Oxytocin Labor Induction

Once the cervix is ripe, oxytocin is still the favored pharmacologic agent for inducing labor. Typically, a patient with an unfavorable cervix is admitted to the hospital on the afternoon or evening before induction. Misoprostol, 25 to 50 μg, is administered intravaginally one to three times during the night. Oxytocin induction can proceed the next morning if the patient has not already gone into labor.

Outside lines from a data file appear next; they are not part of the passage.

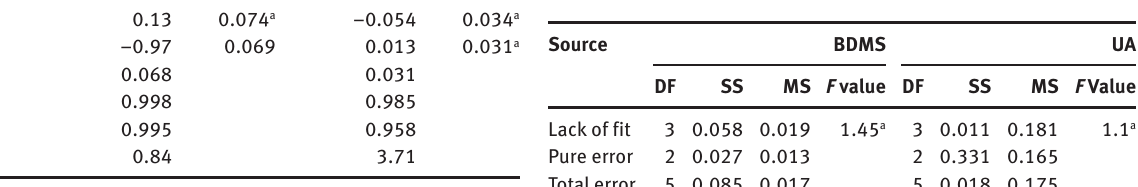
Table 4: Analysis of variance for the lack-of-fit testing for β , β - dimethylacryl shikonin (BDMS) and ursolic acid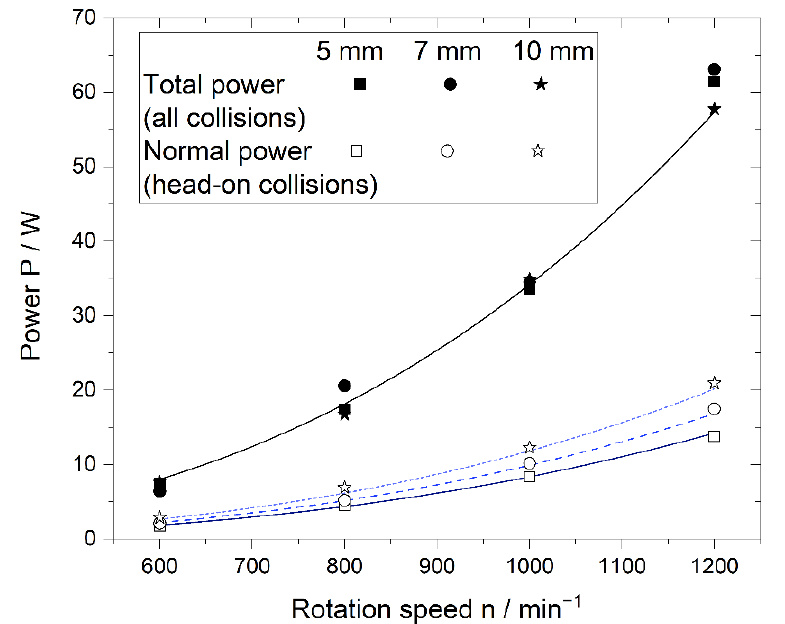
Figure 4. Total and normal power input in dependence on rotation speed for varied media sizes, φ (cid:2923)(cid:2915)(cid:2914)(cid:2919)(cid:2911) = 0.3 (fit functions are based on Equations (12) and (13)).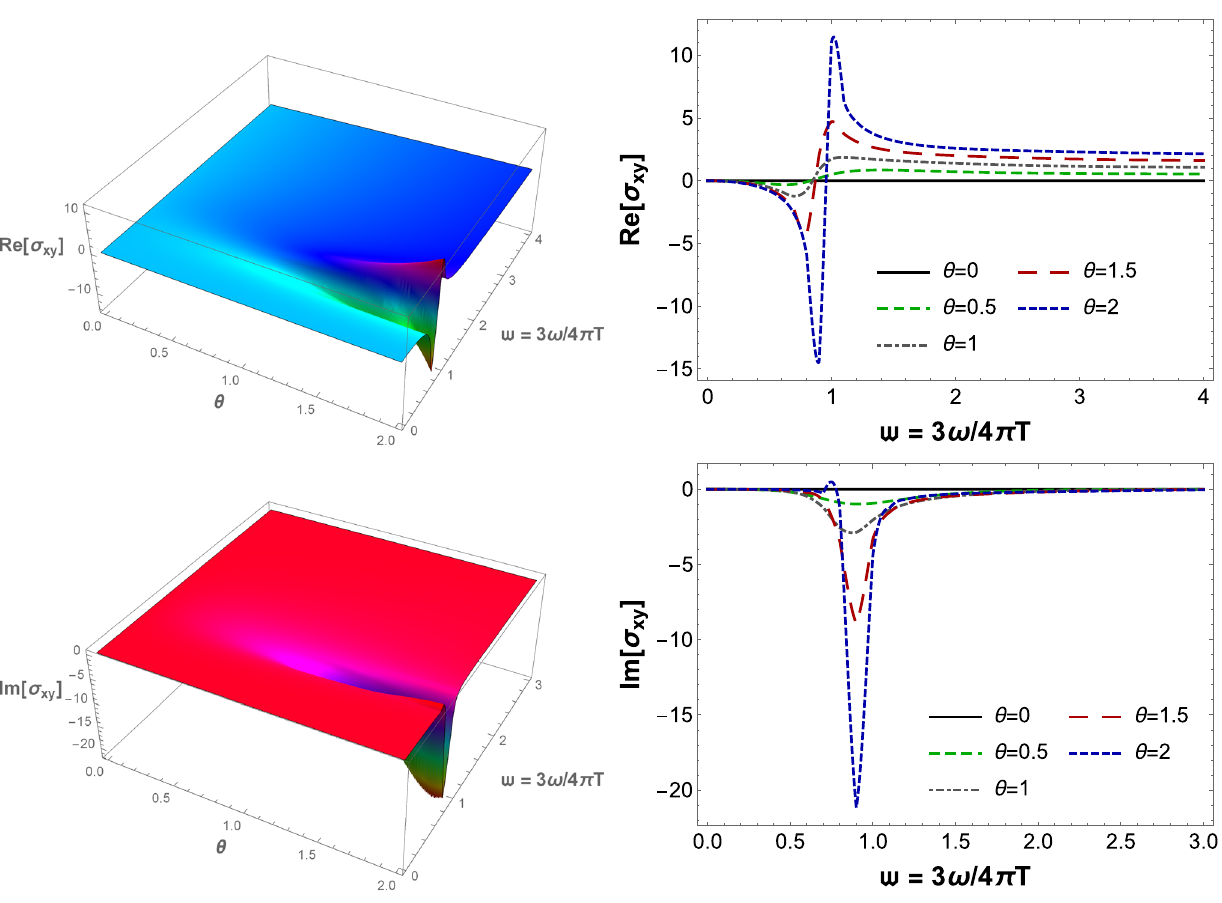
ing the characteristic mass scale (cid:12) of the bulk monopole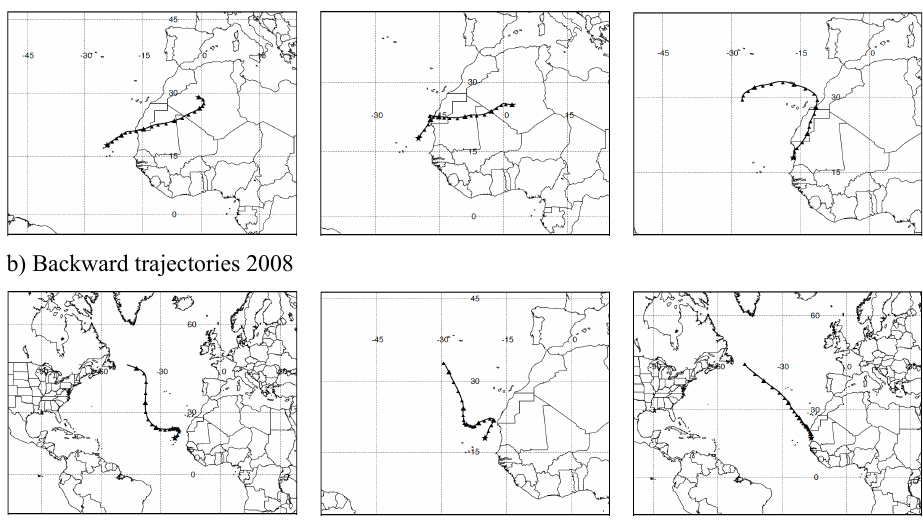
Fig. 3. Backward trajectories (HYSPLIT), 120h for representative sampling locations along the 18 ◦ N transect: (a) POS 348 (2007) and (b) L’Atalante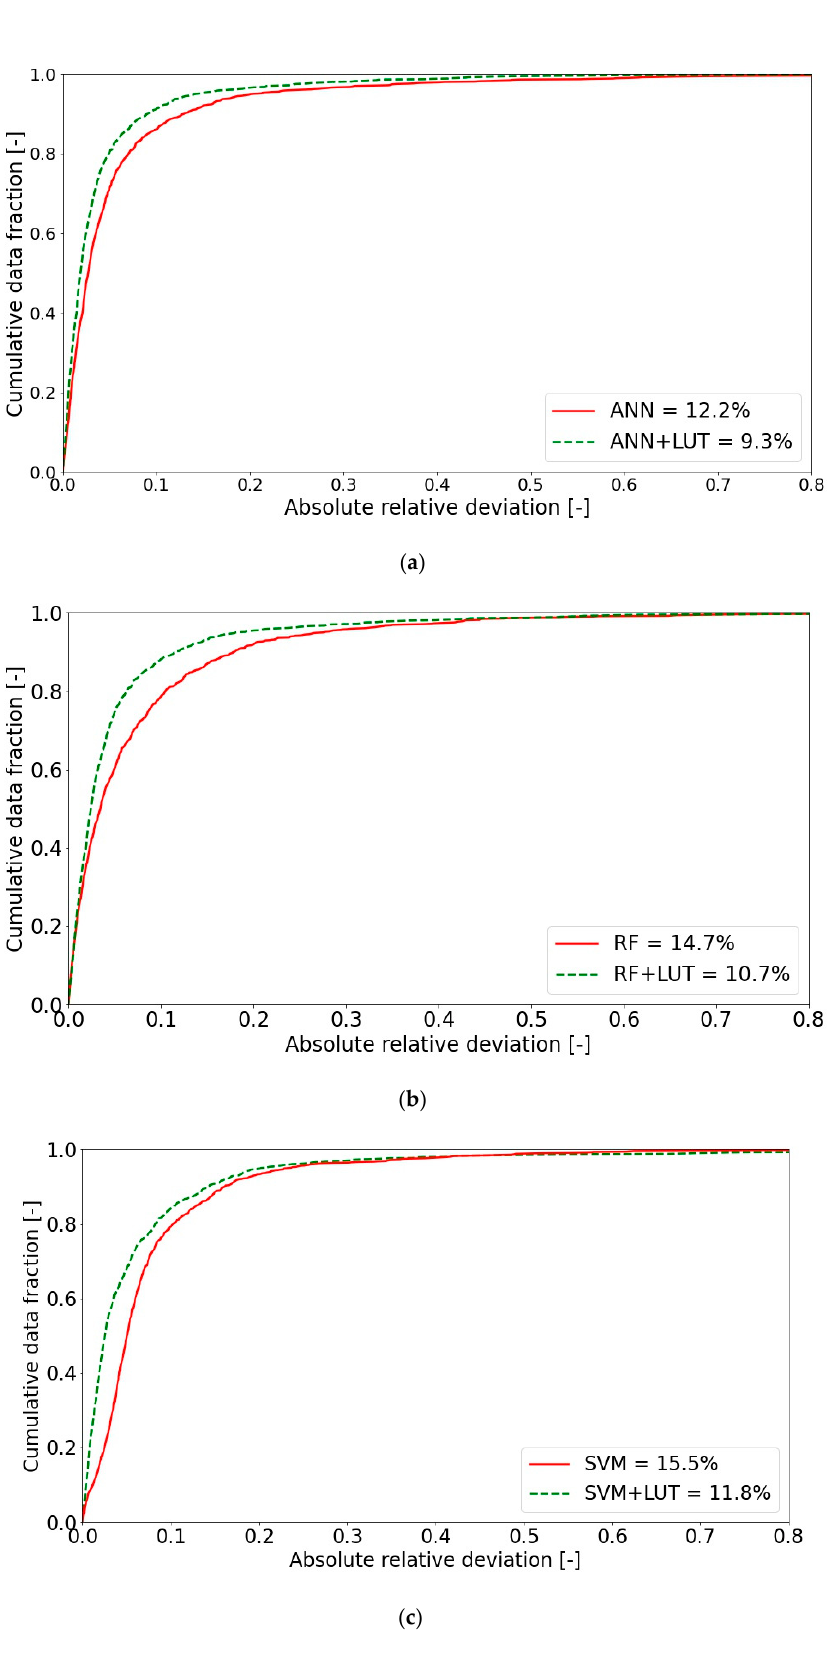
Figure 7. Absolute-relative deviation vs. data fraction of hybrid ANN+LUT ( a ), RF+LUT ( b ), SVM+LUT ( c ), and standalone ML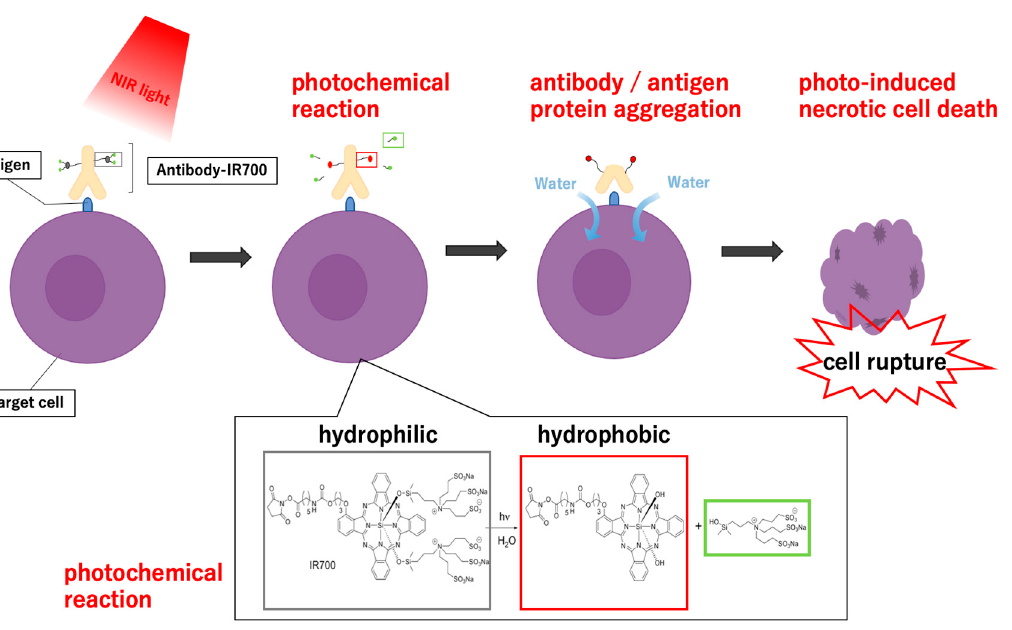
Figure 1. Schematic diagram for cellular cytotoxicity induced by near-infrared photoimmunotherapy (NIR-PIT). First, antibody-IR700 conjugates bind to molecules on the cancer cell membrane; when exposed to NIR light, a photochemical reaction occurs. These photochemical reactions can dramatically alter the physical characteristics of reactive molecules. In detail, the side-chain silanol groups of hydrophilic silicon phthalocyanine are released, changing IR-700 from hydrophilic to hydrophobic. Then, the added antibody proteins aggregate along with the antigens bound to the antibody’s gate, causing physical damage to the cell membrane. Finally, the water outside the cell flows into the cell to burst it, leading to necrotic cell death.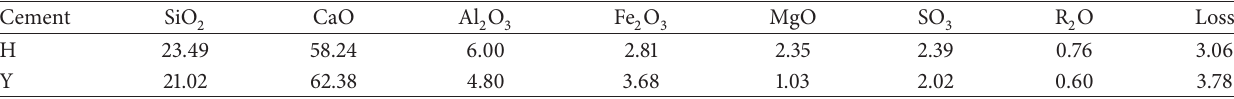
Table 1: Chemical composition of cement (w/%).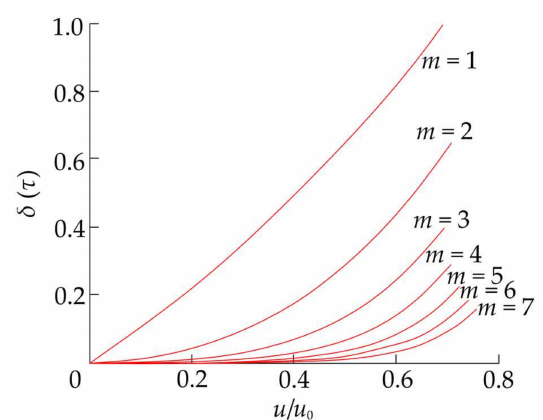
Figure 4. Series of error curves for different values of m .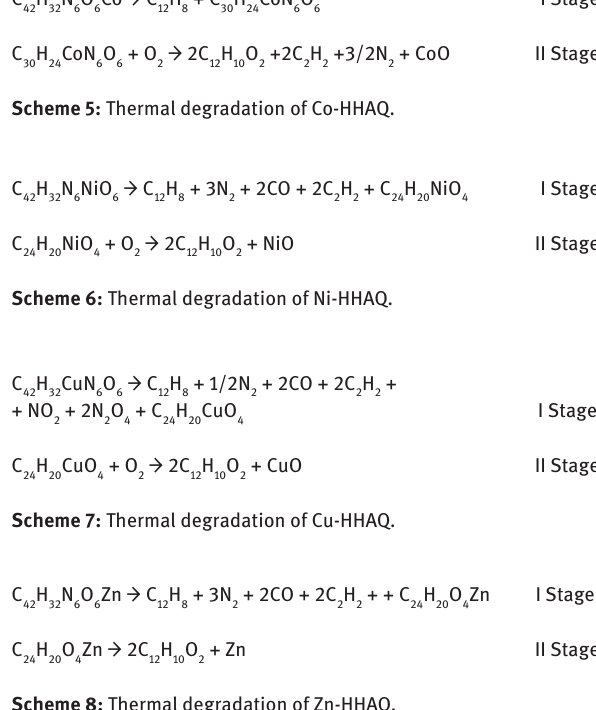
Scheme 8: Thermal degradation of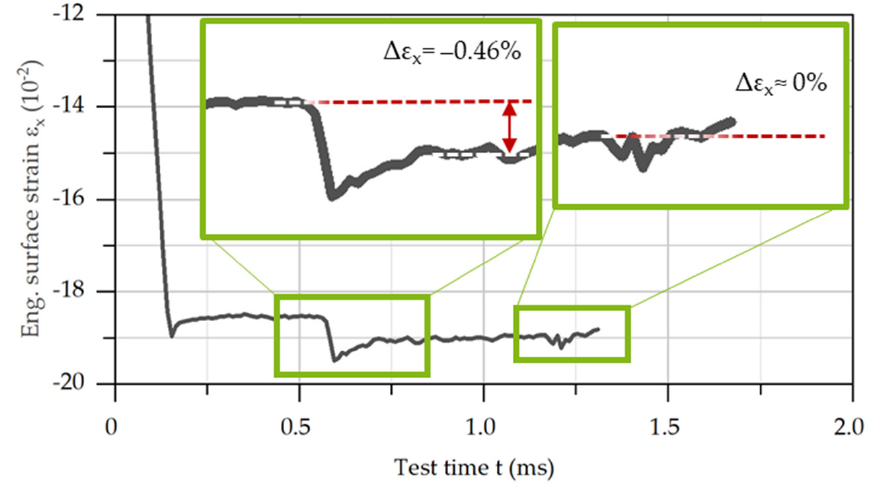
Figure 10. First and second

Oxytocin is prepared for use by placing 10 U in 1 L of isotonic intravenous solution to achieve a concentration of 10 mU per mL. Because severe hypotension can occur, especially with rapid intravenous administration, the drug is infused into the main intravenous line; a controlled infusion device must be used to determine its rate. It can be administered as a continuous infusion or in “pulsed” doses. Continuous infusions usually start with a dosage of 0.5 to 2.5 mU per minute, which is increased at the same increment every 15 to 60 minutes. The effect is noted within three to five minutes, and a steady state is achieved within 15 to 30 minutes. Studies show a wide range of effective dosages and change intervals, and no regimen has been shown to be clearly superior.2,7,11

Oxytocin has many advantages: it is potent and easy to titrate, has a short half-life (one to five minutes) and is generally well tolerated. Dose-related adverse effects may occur, however. Because oxytocin is close to vasopressin in structure, it has an antidiuretic effect when given in high dosages (40 mU per minute); thus, water intoxication is a possibility in prolonged inductions.2,3 Uterine hyperstimulation and uterine rupture can also occur. When the resting uterine tone remains above 20 mm Hg, uteroplacental insufficiency and fetal hypoxia can result. This outcome underscores the importance of continuous FHR monitoring.

If a worrisome FHR occurs during induction, the oxytocin dosage can usually be lowered rather than stopped completely. This allows the fetus to recover without unnecessarily slowing the entire labor. In emergency situations, the infusion can be stopped. Minor FHR abnormalities such as variable decelerations or lack of accelerations can be corrected by changing the mother's position, administering oxygen and increasing intravenous fluid administration. Induction using oxytocin has side effects, but because the drug does not cross the placental barrier, no direct fetal problems have been observed.